The decision to put off the July 5-6 meeting until later this year was announced shortly after new videos aired on state television showing Chavez chatting with Fidel Castro in Cuba, appearing lucid and talkative. Chavez's televised appearance broke a long post-surgery silence that has prompted speculation about his health.

"The president is in the middle of a recuperation process and extremely strict medical treatment," the Foreign Ministry said in a statement.

As a result, it said, Venezuela has consulted with other governments and "made the decision to postpone" the gathering of Latin American and Caribbean leaders on Margarita Island.

Chavez had been expected to host the summit on the 200th anniversary of Venezuela's independence from Spain. He promoted it as an event to lay the groundwork for a new regional bloc, the Community of Latin American and Caribbean States, that would exclude the United States and Canada.

The Venezuelan Foreign Ministry said it will work with other countries to schedule a new date for the summit in Venezuela later in the year. It remained unclear how soon Chavez might be able to return home.

Footage of Tuesday's encounter in Cuba showed Chavez and Castro in a garden chatting amiably about old times and discussing a Cuban newspaper article about school uniforms. It then cut to them seated indoors having an animated conversation.

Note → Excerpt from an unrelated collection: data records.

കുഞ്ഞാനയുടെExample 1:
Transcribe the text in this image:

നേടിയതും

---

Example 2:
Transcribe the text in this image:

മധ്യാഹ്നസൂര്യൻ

"Today's newspaper, today's front page," Chavez said, reading the headlines in the Venezuelan state newspaper El Correo del Orinoco.

They talked about socialism and laughed as Chavez recalled a visit by Castro to Venezuela years ago when they ventured down a jungle path through vines.

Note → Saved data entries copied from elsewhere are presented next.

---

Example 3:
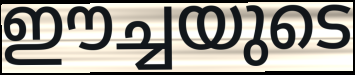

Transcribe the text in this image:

ഈച്ചയുടെ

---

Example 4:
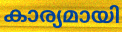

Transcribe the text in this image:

കാര്യമായി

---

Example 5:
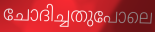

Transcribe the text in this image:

ചോദിച്ചതുപോലെ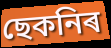
ছেকনিৰ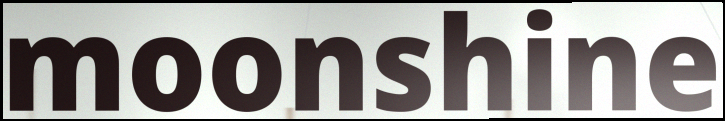
moonshine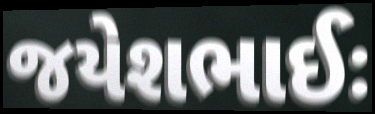
જયેશભાઈઃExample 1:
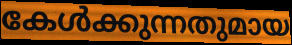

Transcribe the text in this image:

കേൾക്കുന്നതുമായ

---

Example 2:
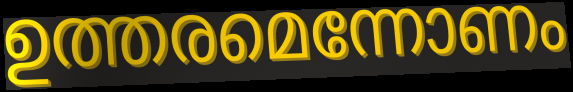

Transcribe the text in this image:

ഉത്തരമെന്നോണം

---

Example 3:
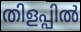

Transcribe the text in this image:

തിളപ്പിൽ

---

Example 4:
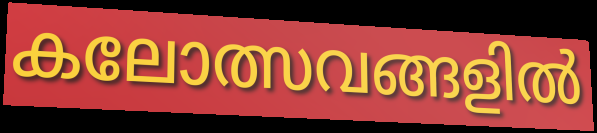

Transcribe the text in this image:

കലോത്സവങ്ങളിൽ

Chavez has been largely out of sight since the government announced June 10 that he had undergone pelvic surgery. He spoke once in a telephone call to state television two days after the operation, and appeared in photographs alongside both Fidel and Raul Castro that were published June 18.

A series of photos and short video clips were shown on Cuban and Venezuelan television Tuesday night, but the footage shown Wednesday was longer and included audio of their conversation.

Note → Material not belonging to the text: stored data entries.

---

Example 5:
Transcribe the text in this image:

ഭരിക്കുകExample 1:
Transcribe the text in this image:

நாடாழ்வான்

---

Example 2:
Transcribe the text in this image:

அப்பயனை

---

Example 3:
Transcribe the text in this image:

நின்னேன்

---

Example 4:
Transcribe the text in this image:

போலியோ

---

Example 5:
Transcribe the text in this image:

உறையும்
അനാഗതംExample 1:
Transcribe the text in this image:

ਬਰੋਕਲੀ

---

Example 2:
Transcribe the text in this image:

Vice President Elias Jaua told Venezuelan state television that the latest images show that the 56-year-old Chavez is clearly getting better.

"The president is in the process of recuperating, and he has a right to recuperate," Jaua said. "He has the right to take the time necessary to recuperate."

He said Chavez was on top of his duties and worked on military issues and other matters Wednesday. He did not provide other details about Chavez's health, nor say when he was expected to return home.

Venezuelan and Cuban state television both aired the footage, which lasted about 20 minutes. It began with Chavez arriving and greeting Castro with a salute and the slogan "Fatherland or death, we will be victorious!"

The two stood outdoors with palm trees in the background, surrounded by attendants. Castro wore a blue track suit jacket and a red cap of Cuba's national baseball team, and Chavez had on a warm-up jacket in the colors of the Venezuelan flag.

They both read aloud from the front pages of official newspapers Granma and Juventud Rebelde, and discussed current events and moments in Latin American history such as the 1973 coup in Chile.

Chavez recalled a conversation with Nicaraguan President Daniel Ortega about that country's history.

He also reminisced about his days as an army paratrooper, saying: "The first time I jumped out of a plane was also the first time I flew in one."

After a cut, the two were seen walking and then indoors chatting with Chavez's daughters and a granddaughter, who also read from Granma.

Chavez has said the surgery removed a pelvic abscess, yet a lack of details about his condition has fed speculation in Venezuela that the president might be seriously ill.

Some of Chavez's political opponents were not convinced Chavez looked healthy in the latest videos, and said he appeared thinner than usual.

Jaua has led government events in Chavez's absence and the leftist president's elder brother, Adan, rallied supporters at a Sunday prayer meeting for Chavez's health.

Uruguayan President Jose Mujica, a Chavez ally, said before the announcement of the summit cancellation that he expected the Venezuelan leader to be home in time for the country's independence anniversary July 5.

Speaking on a television program in Uruguay on Tuesday night, Mujica joked that "Fidel Castro kidnapped Chavez to ensure his recovery."

"Chavez is very temperamental," Mujica said. "They operated on him and he needs about 20-something days of recovery. Fidel practically kidnapped him, didn't let him go, because he didn't trust that in Venezuela (Chavez) would pay attention to the treatments."

Mujica didn't say whether he had spoken with Venezuelan or Cuban officials about Chavez's condition.